--- start DOCUMENT PASSAGE ---

It is a pleasure to see the questions below so obviously carefully
written.

Dan Crowe asks:

Leigh has presented very interesting arguments,
but I have a few questions and comments.

1. Why is the ionization channel Y + H -> p + e
ignored? Photons of appropriate energies are
emitted (1) during recombination and (2) in
nearby galaxies.

More distant galaxies can be seen though nearby clusters (e.g. the Coma
cluster). The cluster gas is optically thin; almost all photons are
transmitted, so the process is not important, and each photon only gets
one trip through. The particles, on the other hand, stay in the
cluster's gravitational well for billions of years even if they undergo
few interactions in a trip through.

I think Dan originally suggested that ultraviolet radiation from the
galaxies in the cluster might be responsible for ionizations. The fact
is that galaxies are just not bright enough to matter. To get an idea
of how bright galaxies are, go outside on a dark night and look at the
Milky Way. The galaxies in a cluster have comparable surface
brightness, but they do not cover as much of the sky when viewed from a
point in the gas. You might also try looking at the nearby galaxy M31
in Andromeda.

2. Energy must be added to an ideal gas during
an isothermal expansion, but Leigh does not
describe the addition of any energy during
the expansion, implying that the expansion
is adiabatic. The temperature of an ideal
gas decreases during an adiabatic expansion.
Would the decrease in temperature result in
a net decrease in degree of ionization?

John Denker suggested that he knew no relatively simple explanation for
the fact that highly ionized plasmas existed at relatively low
temperatures. These plasmas have very small particle densities. What I
am trying to demonstrate is that if the particle density of a gas is
decreased, a greater degree of ionization will result.

--- end DOCUMENT PASSAGE ---
--- start GIVEN INFORMATION ---

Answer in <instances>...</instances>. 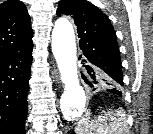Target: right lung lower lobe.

--- end GIVEN INFORMATION ---

Answer these questions using the passage on ionization in cluster gas above.
1. According to the first numbered point, during what two processes or places are photons of appropriate energies emitted?
2. What cluster is named as an example of a nearby cluster?
3. What did John Denker say he knew no relatively simple explanation for?

1. During recombination and in nearby galaxies.
2. The Coma cluster.
3. The fact that highly ionized plasmas existed at relatively low temperatures.